Jobs
A - From the quotation sheet of sayings by Thoreau, Gandhi, and King, list each distinct source named after a quotation, with no repeats.
B - Echo the quotation sheet word for word, starting with "Nonviolence and truth" and going on through "of a citizen.".

Passage to read
--------------------------------

Faith CoLab: Tapestry of Faith: Love Connects Us: A Program on Living in Unitarian Universalist Covenant for Grades 4-5

Leader Resource 1: Prophets of Nonviolence - Quotations from Thoreau, Gandhi, and King

Henry David Thoreau

I think that we should be... [people] first, and subjects afterward. It is not desirable to cultivate a respect for the law, so much as for the right. — Civil Disobedience [1849]

A wise... [person] will not leave the right to the mercy of chance, nor wish it to prevail through the power of the majority. — Civil Disobedience [1849]

Under a government which imprisons any unjustly, the true place for a just... [person] is also a prison—-the only house in a slave State in which a free... [person] can abide with honor. — Civil Disobedience [1849]

The fate of the country... does not depend on what kind of paper you drop into the ballot box once a year, but on what kind of... [person] you drop from your chamber into the street every morning. — Slavery in Massachusetts [1854]

I hear many condemn these men because they were so few. When were the good and the brave ever a majority? — A Plea for Captain John Brown [1859]

Mahatma Gandhi

Nonviolence is the first article of my faith. It is also the last article of my creed. — Defense against charge of sedition [March 23, 1922]

The term Satyagraha was coined by me... Its root meaning is "holding on to truth," hence "force of righteousness." I have also called it love force or soul force. In the application of Satyagraha, I discovered in the earliest stages that pursuit of truth did not permit violence being inflicted on one's opponent, but that he must be weaned from error by patience and sympathy. For what appears truth to the one may appear to be error to the other. And patience means self-suffering. So the doctrine came to mean vindication of truth, not by the infliction of suffering on the opponent, but on one's self. — Defense against charge of sedition [March 23, 1922]

Nonviolence and truth (Satya) are inseparable and presuppose one another. There is no god higher than truth. — True Patriotism: Some Sayings of Mahatma Gandhi [1939]

I am here to... submit cheerfully to the highest penalty that can be inflicted upon me for what in law is a deliberate crime and what appears to me to be the highest duty of a citizen.

--------------------------------

Provided material
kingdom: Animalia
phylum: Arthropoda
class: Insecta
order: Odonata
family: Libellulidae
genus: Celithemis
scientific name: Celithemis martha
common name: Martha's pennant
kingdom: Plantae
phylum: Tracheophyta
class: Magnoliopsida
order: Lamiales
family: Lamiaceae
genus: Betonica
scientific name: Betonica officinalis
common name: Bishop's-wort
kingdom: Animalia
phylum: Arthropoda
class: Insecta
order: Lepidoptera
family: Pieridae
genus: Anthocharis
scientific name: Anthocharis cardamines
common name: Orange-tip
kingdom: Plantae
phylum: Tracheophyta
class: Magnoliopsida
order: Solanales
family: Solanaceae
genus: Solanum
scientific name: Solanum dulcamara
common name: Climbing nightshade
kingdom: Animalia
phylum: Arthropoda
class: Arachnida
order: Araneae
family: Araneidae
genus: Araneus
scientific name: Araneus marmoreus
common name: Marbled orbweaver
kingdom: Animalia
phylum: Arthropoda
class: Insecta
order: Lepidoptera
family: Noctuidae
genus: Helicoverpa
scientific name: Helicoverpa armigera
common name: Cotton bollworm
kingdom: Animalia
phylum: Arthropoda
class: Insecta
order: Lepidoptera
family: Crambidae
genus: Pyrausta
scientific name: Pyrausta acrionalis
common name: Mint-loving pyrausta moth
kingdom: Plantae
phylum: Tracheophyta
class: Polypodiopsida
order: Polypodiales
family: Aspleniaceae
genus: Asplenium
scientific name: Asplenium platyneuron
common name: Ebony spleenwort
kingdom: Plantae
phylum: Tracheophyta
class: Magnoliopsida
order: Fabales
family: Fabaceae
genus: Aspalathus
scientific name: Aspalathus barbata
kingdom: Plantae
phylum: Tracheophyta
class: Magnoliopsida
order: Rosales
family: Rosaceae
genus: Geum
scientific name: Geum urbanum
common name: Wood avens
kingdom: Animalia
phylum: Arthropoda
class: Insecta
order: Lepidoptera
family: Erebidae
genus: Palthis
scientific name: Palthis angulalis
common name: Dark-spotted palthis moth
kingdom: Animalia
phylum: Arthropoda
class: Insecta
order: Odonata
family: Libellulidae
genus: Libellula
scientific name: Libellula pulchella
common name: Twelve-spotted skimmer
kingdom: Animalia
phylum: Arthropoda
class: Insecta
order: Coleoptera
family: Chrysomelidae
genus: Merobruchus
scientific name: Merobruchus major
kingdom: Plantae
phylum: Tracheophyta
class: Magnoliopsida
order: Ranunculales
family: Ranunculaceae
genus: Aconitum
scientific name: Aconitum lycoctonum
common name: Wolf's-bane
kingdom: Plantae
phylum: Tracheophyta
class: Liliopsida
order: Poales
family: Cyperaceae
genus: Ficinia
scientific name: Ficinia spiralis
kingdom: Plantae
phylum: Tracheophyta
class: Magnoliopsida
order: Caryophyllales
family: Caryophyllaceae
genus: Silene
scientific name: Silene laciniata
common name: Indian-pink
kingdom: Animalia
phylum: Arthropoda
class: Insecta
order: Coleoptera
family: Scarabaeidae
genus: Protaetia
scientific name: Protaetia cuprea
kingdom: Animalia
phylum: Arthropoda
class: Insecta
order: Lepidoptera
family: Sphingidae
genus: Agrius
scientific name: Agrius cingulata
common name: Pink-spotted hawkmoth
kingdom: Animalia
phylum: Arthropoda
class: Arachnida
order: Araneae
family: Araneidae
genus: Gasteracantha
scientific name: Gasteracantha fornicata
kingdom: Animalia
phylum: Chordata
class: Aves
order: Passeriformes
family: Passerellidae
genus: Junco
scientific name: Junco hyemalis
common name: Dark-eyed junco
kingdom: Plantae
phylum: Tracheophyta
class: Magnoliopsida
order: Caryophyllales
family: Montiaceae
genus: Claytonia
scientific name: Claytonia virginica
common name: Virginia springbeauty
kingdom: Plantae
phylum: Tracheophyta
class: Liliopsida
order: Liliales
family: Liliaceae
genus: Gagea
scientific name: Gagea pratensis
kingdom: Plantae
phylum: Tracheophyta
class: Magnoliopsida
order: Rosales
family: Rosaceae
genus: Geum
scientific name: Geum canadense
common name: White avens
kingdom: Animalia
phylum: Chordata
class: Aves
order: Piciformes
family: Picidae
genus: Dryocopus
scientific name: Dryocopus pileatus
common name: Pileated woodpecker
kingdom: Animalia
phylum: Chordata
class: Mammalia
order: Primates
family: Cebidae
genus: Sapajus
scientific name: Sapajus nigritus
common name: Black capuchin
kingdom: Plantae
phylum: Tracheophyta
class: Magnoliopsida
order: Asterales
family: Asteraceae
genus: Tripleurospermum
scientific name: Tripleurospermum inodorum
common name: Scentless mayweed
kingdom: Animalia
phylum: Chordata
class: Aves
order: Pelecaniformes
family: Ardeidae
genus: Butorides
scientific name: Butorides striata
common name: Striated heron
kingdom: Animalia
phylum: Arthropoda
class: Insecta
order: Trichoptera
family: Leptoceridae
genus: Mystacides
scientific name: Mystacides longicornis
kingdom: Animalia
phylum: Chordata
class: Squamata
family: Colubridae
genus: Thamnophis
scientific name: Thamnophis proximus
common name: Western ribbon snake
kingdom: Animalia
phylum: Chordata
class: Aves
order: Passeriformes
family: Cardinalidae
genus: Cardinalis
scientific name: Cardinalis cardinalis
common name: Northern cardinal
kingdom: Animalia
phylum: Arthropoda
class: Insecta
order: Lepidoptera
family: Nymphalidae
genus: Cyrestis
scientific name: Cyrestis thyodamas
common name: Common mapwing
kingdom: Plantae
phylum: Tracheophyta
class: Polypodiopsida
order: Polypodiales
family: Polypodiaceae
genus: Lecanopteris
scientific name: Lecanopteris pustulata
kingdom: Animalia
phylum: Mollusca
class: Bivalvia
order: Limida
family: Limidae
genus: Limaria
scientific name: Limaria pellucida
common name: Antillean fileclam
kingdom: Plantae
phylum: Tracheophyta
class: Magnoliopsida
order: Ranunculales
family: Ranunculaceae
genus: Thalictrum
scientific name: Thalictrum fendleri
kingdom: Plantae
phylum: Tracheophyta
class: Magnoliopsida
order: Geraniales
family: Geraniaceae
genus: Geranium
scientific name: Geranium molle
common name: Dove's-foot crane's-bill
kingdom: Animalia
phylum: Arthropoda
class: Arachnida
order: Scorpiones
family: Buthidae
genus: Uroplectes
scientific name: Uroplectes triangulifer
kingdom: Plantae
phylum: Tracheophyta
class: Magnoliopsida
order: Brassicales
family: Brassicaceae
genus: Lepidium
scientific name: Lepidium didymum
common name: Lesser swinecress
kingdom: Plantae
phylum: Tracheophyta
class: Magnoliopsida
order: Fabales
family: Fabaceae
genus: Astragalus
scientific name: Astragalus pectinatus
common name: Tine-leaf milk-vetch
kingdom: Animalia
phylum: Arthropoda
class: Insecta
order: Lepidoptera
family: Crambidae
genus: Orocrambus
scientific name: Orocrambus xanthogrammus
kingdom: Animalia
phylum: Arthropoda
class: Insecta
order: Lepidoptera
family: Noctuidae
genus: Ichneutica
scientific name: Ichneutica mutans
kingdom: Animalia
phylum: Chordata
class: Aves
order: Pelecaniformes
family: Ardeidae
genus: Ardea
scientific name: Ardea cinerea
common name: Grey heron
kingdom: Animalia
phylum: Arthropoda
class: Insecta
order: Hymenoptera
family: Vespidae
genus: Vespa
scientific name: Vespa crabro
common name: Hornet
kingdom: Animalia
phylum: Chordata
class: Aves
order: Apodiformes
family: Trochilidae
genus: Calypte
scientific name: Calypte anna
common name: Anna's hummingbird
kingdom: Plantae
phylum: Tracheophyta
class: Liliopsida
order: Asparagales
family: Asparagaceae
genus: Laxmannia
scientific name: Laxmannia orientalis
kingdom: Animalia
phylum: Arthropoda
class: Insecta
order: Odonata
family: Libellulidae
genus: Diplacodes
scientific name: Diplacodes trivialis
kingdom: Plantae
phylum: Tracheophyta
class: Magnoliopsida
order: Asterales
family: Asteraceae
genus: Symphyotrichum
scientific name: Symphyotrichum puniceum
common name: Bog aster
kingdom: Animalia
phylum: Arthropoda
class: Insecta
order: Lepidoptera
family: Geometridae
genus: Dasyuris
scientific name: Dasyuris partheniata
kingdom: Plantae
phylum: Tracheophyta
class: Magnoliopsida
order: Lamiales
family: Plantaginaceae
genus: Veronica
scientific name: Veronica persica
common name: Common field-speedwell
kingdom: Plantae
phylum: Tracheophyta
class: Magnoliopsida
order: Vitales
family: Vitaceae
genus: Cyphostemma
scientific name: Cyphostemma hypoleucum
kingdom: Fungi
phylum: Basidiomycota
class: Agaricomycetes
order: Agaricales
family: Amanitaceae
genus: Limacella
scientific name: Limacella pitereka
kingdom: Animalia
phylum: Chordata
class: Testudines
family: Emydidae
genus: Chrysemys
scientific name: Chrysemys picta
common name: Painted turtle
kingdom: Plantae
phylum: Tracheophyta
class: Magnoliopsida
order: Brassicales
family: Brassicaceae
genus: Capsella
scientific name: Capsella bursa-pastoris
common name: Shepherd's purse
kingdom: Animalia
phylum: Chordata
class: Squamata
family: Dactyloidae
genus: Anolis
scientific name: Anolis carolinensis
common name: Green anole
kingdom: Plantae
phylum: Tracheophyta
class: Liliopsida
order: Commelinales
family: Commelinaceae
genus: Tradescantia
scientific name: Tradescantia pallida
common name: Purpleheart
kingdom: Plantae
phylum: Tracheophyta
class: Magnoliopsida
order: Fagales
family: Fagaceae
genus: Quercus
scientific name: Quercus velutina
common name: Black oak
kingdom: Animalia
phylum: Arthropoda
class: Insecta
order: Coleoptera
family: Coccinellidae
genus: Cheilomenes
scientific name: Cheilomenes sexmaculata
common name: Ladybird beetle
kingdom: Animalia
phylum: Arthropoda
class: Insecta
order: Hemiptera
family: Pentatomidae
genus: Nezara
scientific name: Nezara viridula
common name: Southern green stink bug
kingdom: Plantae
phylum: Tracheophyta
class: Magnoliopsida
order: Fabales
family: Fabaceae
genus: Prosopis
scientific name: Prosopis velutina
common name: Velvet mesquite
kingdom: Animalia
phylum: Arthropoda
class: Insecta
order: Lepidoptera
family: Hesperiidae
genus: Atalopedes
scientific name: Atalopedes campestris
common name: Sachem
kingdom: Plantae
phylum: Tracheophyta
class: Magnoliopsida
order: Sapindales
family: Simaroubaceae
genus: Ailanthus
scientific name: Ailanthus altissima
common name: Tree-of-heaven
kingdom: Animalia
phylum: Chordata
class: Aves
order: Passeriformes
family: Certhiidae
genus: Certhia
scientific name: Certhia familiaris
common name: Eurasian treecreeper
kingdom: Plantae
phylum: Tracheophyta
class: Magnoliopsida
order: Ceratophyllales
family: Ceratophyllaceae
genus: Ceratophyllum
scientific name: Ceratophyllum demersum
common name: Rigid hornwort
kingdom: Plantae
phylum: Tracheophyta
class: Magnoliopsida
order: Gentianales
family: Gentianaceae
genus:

--------------------------------

The results
A -
- Civil Disobedience
- Slavery in Massachusetts
- A Plea for Captain John Brown
- Defense against charge of sedition
- True Patriotism: Some Sayings of Mahatma Gandhi

B -
Nonviolence and truth (Satya) are inseparable and presuppose one another. There is no god higher than truth. — True Patriotism: Some Sayings of Mahatma Gandhi [1939]

I am here to... submit cheerfully to the highest penalty that can be inflicted upon me for what in law is a deliberate crime and what appears to me to be the highest duty of a citizen.